Jeudi 25 avril | 18h | salle Unithèque 4.215
“The Prisoner’s Cinema”: performing brain science in the 1950s
Andreas Killen (City College of New York)
In the 1950s scientists and clinicians investigated a form of hallucination known as “the prisoner’s cinema.” In doing so they drew on a wide range of novel techniques whose appearance at this time contributed to making the brain a newly explorable organ. This paper examines the role of psychologist Donald Hebb – leading architect of the cognitive revolution that contributed to the emergence of today’s “cerebral subject” – in the study of this syndrome, and relates it, on the one hand, to his effort to forge links between psychology and neurophysiology, and on the other to his brainwashing experiments – specifically, his research on sensory deprivation and the effects of exposure to propaganda. In both contexts, the study of hallucination carried important implications for Hebb’s answer to the problem of doubt about knowledge of the external world.
Mercredi 22 mai | 18h | salle Unithèque 4.215
Le grand bazar de la lanterne magique indienne
Amandine D’Azevedo (Université Paul-Valéry, Montpellier 3)
Soudain, Krishna domine le démon-serpent Kaliya au fond du fleuve ! Un miracle : l’enfant-dieu a vaincu le démon. La divinité est là, face au public. Cette image existe sur des millions de représentations en Inde, depuis des centaines d’année. Elle existe aussi dans un film, Kaliya Mardan, (1919, de Dadasaheb Phalke, le « père du cinéma indien ») et sur une petite plaque de lanterne magique…
Si le film est connu, inscrit dans l’histoire du cinéma muet indien, la plaque de lanterne, elle, est longtemps restée muette. L’unique lanterne magique indienne, déposée dans les archives du film de Pune (NFAI) pendant des décennies, a gardé tout son mystère. S’il reste peu d’éléments à son sujet, ses plaques survivantes, éclatantes de couleurs et animées, entrouvrent un univers foisonnant de dieux et de déesses, mais aussi de saynètes humoristiques et épiques. Il faut alors creuser, pour tenter de retracer les histoires de ce dispositif en Inde, pour lequel il ne reste quasiment aucune archive…
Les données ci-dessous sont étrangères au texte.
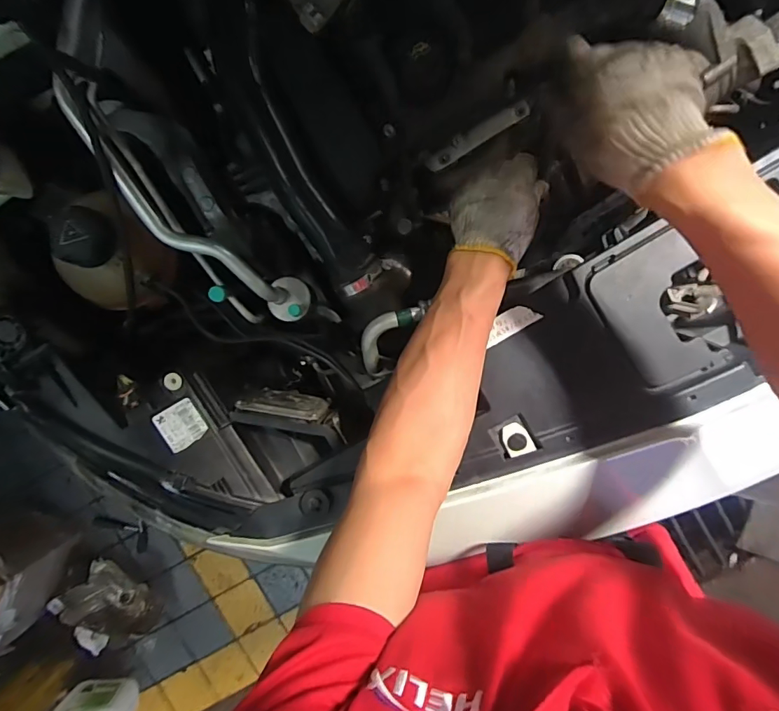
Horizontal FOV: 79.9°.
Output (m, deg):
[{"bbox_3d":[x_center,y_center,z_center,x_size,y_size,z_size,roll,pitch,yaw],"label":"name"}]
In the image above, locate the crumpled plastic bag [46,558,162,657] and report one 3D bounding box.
[{"bbox_3d":[-0.783,0.710,1.304,0.244,0.039,0.183,48,58,-4],"label":"crumpled plastic bag"}]

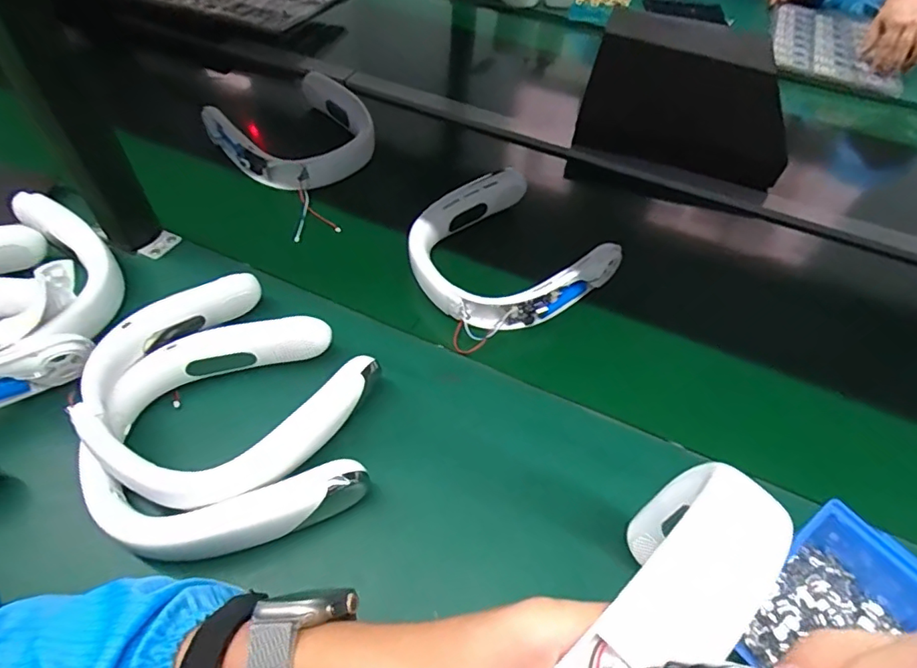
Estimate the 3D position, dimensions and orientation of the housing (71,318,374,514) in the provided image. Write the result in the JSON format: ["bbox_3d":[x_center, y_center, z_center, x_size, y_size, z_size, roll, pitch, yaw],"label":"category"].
[{"bbox_3d":[-0.187,0.052,0.444,0.173,0.075,0.199,37,59,22],"label":"housing"}]

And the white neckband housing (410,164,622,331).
[{"bbox_3d":[0.045,-0.091,0.599,0.189,0.059,0.187,-28,60,-22],"label":"white neckband housing"}]

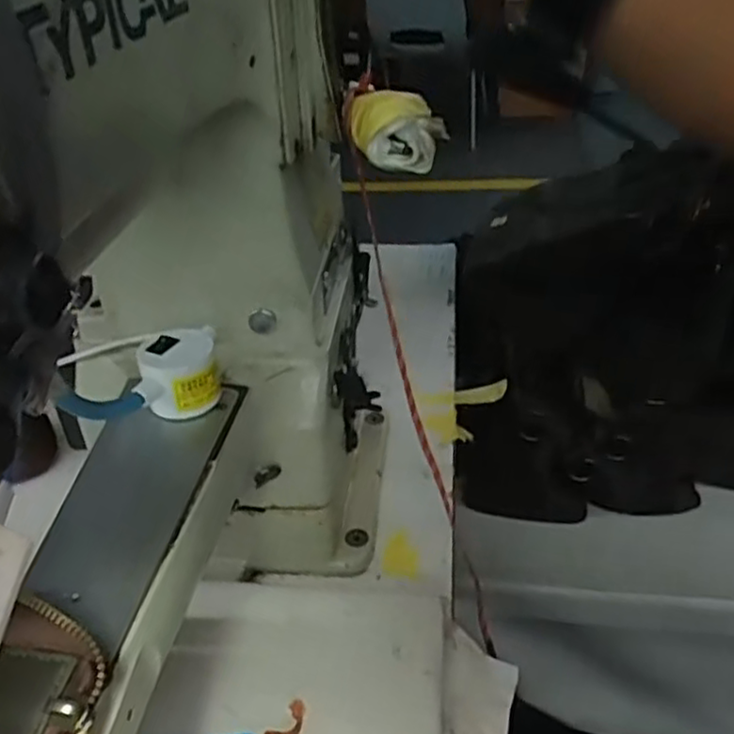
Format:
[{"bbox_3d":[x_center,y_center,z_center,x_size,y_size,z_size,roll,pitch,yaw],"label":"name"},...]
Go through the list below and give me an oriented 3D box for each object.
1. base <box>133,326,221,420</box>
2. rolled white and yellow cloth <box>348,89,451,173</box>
[{"bbox_3d":[-0.092,0.001,0.347,0.036,0.033,0.039,-9,38,-7],"label":"base"},{"bbox_3d":[0.013,-0.111,0.329,0.036,0.029,0.045,-15,39,-15],"label":"rolled white and yellow cloth"}]

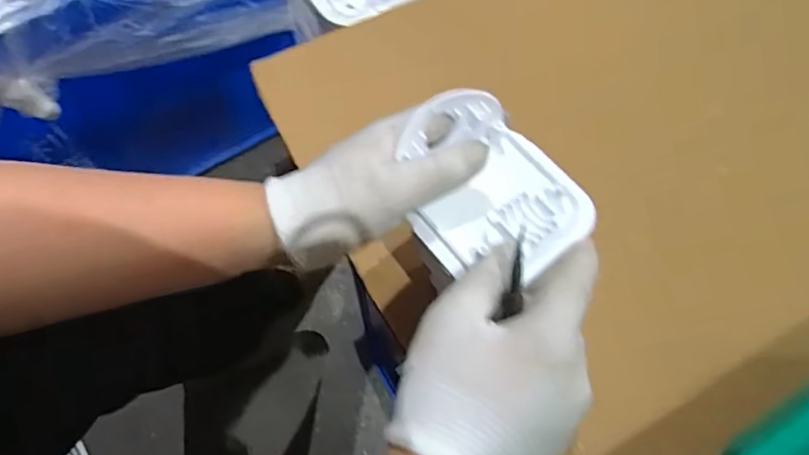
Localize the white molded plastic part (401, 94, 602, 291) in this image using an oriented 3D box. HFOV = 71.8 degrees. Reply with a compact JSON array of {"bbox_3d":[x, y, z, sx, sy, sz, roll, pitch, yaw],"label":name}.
[{"bbox_3d":[0.046,-0.023,0.305,0.086,0.036,0.102,-35,71,-14],"label":"white molded plastic part"}]

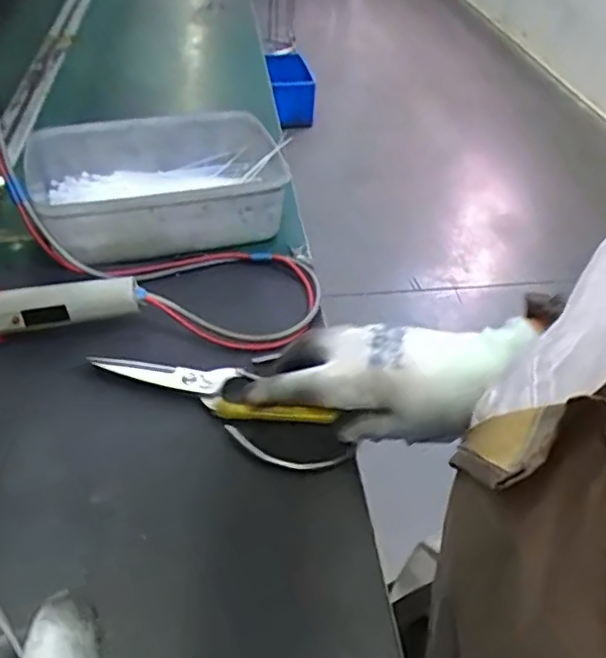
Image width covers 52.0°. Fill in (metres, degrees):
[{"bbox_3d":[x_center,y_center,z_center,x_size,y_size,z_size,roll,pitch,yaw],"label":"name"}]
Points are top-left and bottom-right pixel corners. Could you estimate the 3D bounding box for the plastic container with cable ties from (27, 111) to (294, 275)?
[{"bbox_3d":[-0.134,-0.138,0.588,0.226,0.062,0.159,-13,44,-17],"label":"plastic container with cable ties"}]

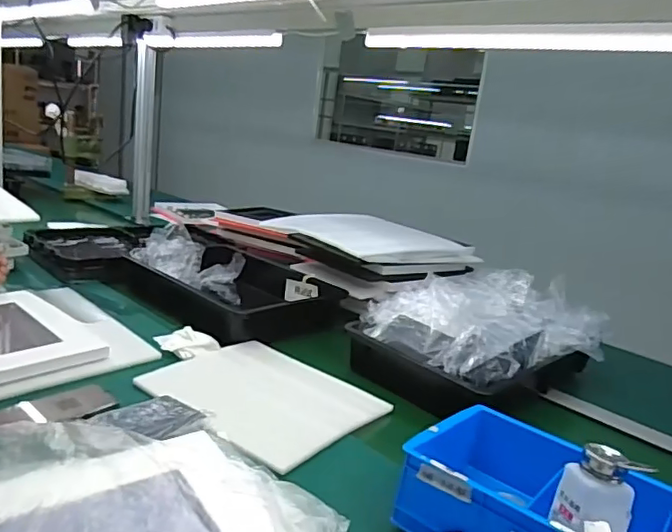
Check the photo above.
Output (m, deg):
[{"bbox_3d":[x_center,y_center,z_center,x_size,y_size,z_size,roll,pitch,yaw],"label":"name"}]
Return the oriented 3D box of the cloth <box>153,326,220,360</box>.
[{"bbox_3d":[-0.243,0.127,0.934,0.101,0.031,0.071,2,15,-23],"label":"cloth"}]

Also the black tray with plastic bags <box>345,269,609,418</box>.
[{"bbox_3d":[0.266,0.126,1.004,0.406,0.144,0.308,-6,20,-44],"label":"black tray with plastic bags"}]

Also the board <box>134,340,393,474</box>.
[{"bbox_3d":[-0.107,0.187,0.820,0.301,0.014,0.236,17,17,33],"label":"board"}]

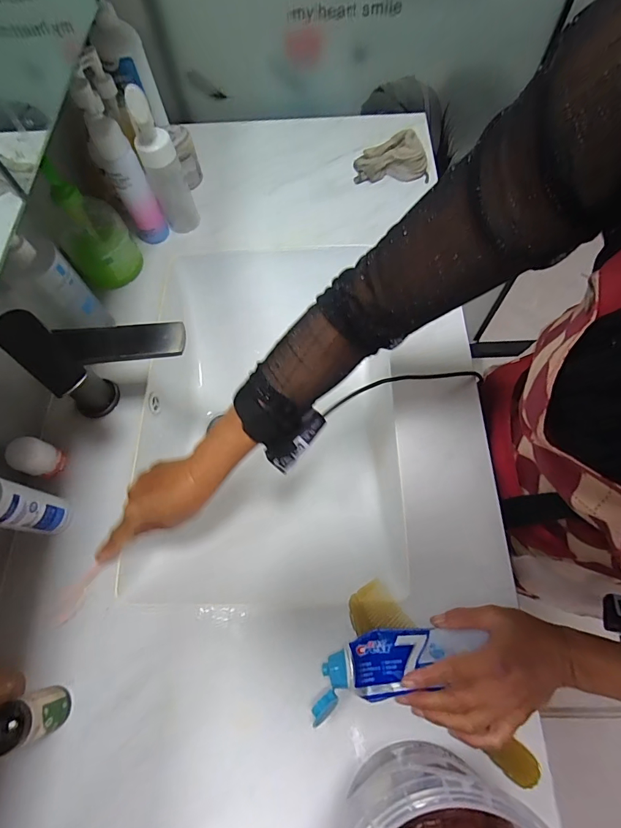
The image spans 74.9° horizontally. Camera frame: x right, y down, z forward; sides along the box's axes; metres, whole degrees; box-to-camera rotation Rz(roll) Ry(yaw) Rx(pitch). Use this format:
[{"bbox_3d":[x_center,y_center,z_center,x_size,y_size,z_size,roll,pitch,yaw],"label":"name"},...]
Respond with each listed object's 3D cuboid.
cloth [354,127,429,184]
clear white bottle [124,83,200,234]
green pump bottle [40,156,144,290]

Lorsque la lanterne magique arrive en Inde, dans les bagages des colons, elle sert avant tout à des fins éducatives et religieuses : c’est un support pour promulguer des règles hygiénistes, expliquer des principes agricoles ou encore présenter la religion par le fait de missionnaires. Cette conférence propose de regarder une autre histoire : celle d’une appropriation vernaculaire, une réinterprétation magique, qui a fait de cet objet colonial le véhicule d’une imagerie indienne. En regardant les plaques animées de cette lanterne familiale, qui sera exploitée de 1892 à 1918, on plonge dans un univers coloré, religieux, où les grands héros des récits mythologiques croisent tigres et paons, où les déesses rencontrent des danseuses en rang, et où les aventures de Krishna s’entremêlent à des défilés militaires. Loin de lisser une histoire complexe, où beaucoup reste à découvrir, cette conférence propose de déplier le champ visuel à l’œuvre derrière l’histoire locale d’une famille qui, à la fin du XIXe siècle et au début du XXe, s’empare, dans la région de Bombay, d’un dispositif occidental qu’ils vont modifier, transformer, façonner pour qu’il devienne un spectacle dévotionnel populaire indien.